TEXT SEGMENT:
## START

# A soy sauce tasting



## phatch (Mar 29, 2002)

I've read a number of recommendations in cookbooks over the years for Koon Chun's Thin Soy Sauce. I picked some up the other day to use in some comparison cooking and eating. Off hand, it's been recommended in books by Barbara Tropp, Eileen Yin Fei Lo and Bruce Cost. On line, I mostly see recommendation for Pearl River Bridge and Kim-Lan.

Now, there have been plenty of taste tests of various soy sauces over the years by many people and groups. So here's some extra reading on that if you're interested.

http://www.flavorandfortune.com/dataaccess/article.php?ID=306 is interesting reading, but I wish they'd given more information from the testing. But it backs up what the owner said to me while buying the Koon Chun sauce. Everyone's taste is different. She prefers Kikkoman as it's not so salty.

In 2007 Cook's Illustrated did a soy sauce tasting and gave Lee Kum Kee's table soy their top rating for cooking http://www.cooksillustrated.com/tastetests/overview.asp?docid=10119. They don't let you link to the winners, but I think it was the Oshawa that won for table and dipping use. In their 2000 tasting, Eden won
http://www.edenfoods.com/articles/view.php?articles_id=3

But based on some of the Chinese recipes they've printed, I'm not sure Cook's Illustrated is an opinion I trust on this topic. Further, their list of soy sauce is full of Japanese style soy sauces with only two Chinese style, the Pearl River Bridge and the Lee Kum Kee. The La Choy is sort of an statistical outlier. There's certainly taste differences in the different styles used in different cuisines. And there are good arguments to be made for using a soy sauce of the right style for the dish you're cooking. For a foodie this might meant stocking a number of soy sauces. This doesn't work for my storage options and I mostly use soy sauce for Chinese style dishes. And that's where my taste preferences lie.

Wikipedia has a good starting discussion of regional differences in soy sauce.

http://en.wikipedia.org/wiki/Soy_sauce

My mother used La Choy soy sauce, probably because it was about all she could find on the grocery store shelves. I don't have particularly fond memories of it. Which leads me to my personal taste biases.

As mentioned, I grew up on La Choy. As my interest in food grew, I switched to Kikkoman in the later 80s, then used a fair bit of Wei Chuan, particularly their "pure" label. Switched to Low Sodium Kikkoman as my Meniere's kicked in. As I learned more about Asian cooking in the early 2000s I moved to Pearl River Bridge yellow label it's about half as much sodium as normal Kikkoman or Wei Chuan but with what I thought to be a better flavor for the Chinese food I cook. It's been my standard sauce for about 10 years and is my baseline for judging these sauces.

This tasting is not particularly wide ranging as it's based in what I have on hand at home. That happens to be Pearl River Bridge Superior Light Soy in the yellow label, Kikkoman reduced sodium soy sauce is here because I recently picked some up when cooking on short notice at a friend's house. And the newly purchased Koon Chun.

A Pearl River Bridge note. In the standard 16 oz glass bottle, the yellow label superior light soy is rated at 800 mg sodium/tablespoon. In the larger volume commercial containers, the same label is 1500 mg sodium/tablespoon. I don't know if its' just double strength or what the difference is.

## END

RECORDS TO PROCESS:

## START

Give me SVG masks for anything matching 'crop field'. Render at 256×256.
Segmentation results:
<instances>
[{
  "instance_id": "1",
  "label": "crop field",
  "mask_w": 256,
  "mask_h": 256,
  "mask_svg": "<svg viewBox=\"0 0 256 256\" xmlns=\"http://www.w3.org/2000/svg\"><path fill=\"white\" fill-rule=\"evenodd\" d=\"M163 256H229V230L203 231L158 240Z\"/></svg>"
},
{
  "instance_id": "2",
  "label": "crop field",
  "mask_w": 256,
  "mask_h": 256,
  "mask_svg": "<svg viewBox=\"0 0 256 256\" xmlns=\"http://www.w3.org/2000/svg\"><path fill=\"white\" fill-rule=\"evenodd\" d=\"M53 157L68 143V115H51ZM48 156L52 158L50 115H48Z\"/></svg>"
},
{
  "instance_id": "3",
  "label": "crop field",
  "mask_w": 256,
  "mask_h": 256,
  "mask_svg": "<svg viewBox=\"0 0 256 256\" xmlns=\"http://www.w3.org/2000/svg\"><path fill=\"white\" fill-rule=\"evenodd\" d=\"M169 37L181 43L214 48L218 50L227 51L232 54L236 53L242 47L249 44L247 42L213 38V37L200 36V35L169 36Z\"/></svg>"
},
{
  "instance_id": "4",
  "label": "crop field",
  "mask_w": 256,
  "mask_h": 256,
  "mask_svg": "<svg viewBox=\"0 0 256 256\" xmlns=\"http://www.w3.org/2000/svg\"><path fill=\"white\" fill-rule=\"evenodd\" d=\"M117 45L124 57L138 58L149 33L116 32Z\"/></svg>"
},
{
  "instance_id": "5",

## END

ACTIONS TO TAKE:
**a.** Rewrite the soy sauce tasting post between "This tasting is" and "purchased Koon Chun.", inclusive, replacing "friend's house" with "neighbor's house".
**b.** Turn every line of the listing into a Markdown table with two columns, Row and Line. Number the rows and leave out blank lines.

ANSWERS GIVEN:
**a.**
This tasting is not particularly wide ranging as it's based in what I have on hand at home. That happens to be Pearl River Bridge Superior Light Soy in the yellow label, Kikkoman reduced sodium soy sauce is here because I recently picked some up when cooking on short notice at a neighbor's house. And the newly purchased Koon Chun.

**b.**
| Row | Line |
|---|---|
| 1 | Give me SVG masks for anything matching 'crop field'. Render at 256×256. |
| 2 | Segmentation results: |
| 3 | <instances> |
| 4 | [{ |
| 5 |   "instance_id": "1", |
| 6 |   "label": "crop field", |
| 7 |   "mask_w": 256, |
| 8 |   "mask_h": 256, |
| 9 |   "mask_svg": "<svg viewBox=\"0 0 256 256\" xmlns=\"http://www.w3.org/2000/svg\"><path fill=\"white\" fill-rule=\"evenodd\" d=\"M163 256H229V230L203 231L158 240Z\"/></svg>" |
| 10 | }, |
| 11 | { |
| 12 |   "instance_id": "2", |
| 13 |   "label": "crop field", |
| 14 |   "mask_w": 256, |
| 15 |   "mask_h": 256, |
| 16 |   "mask_svg": "<svg viewBox=\"0 0 256 256\" xmlns=\"http://www.w3.org/2000/svg\"><path fill=\"white\" fill-rule=\"evenodd\" d=\"M53 157L68 143V115H51ZM48 156L52 158L50 115H48Z\"/></svg>" |
| 17 | }, |
| 18 | { |
| 19 |   "instance_id": "3", |
| 20 |   "label": "crop field", |
| 21 |   "mask_w": 256, |
| 22 |   "mask_h": 256, |
| 23 |   "mask_svg": "<svg viewBox=\"0 0 256 256\" xmlns=\"http://www.w3.org/2000/svg\"><path fill=\"white\" fill-rule=\"evenodd\" d=\"M169 37L181 43L214 48L218 50L227 51L232 54L236 53L242 47L249 44L247 42L213 38V37L200 36V35L169 36Z\"/></svg>" |
| 24 | }, |
| 25 | { |
| 26 |   "instance_id": "4", |
| 27 |   "label": "crop field", |
| 28 |   "mask_w": 256, |
| 29 |   "mask_h": 256, |
| 30 |   "mask_svg": "<svg viewBox=\"0 0 256 256\" xmlns=\"http://www.w3.org/2000/svg\"><path fill=\"white\" fill-rule=\"evenodd\" d=\"M117 45L124 57L138 58L149 33L116 32Z\"/></svg>" |
| 31 | }, |
| 32 | { |
| 33 |   "instance_id": "5", |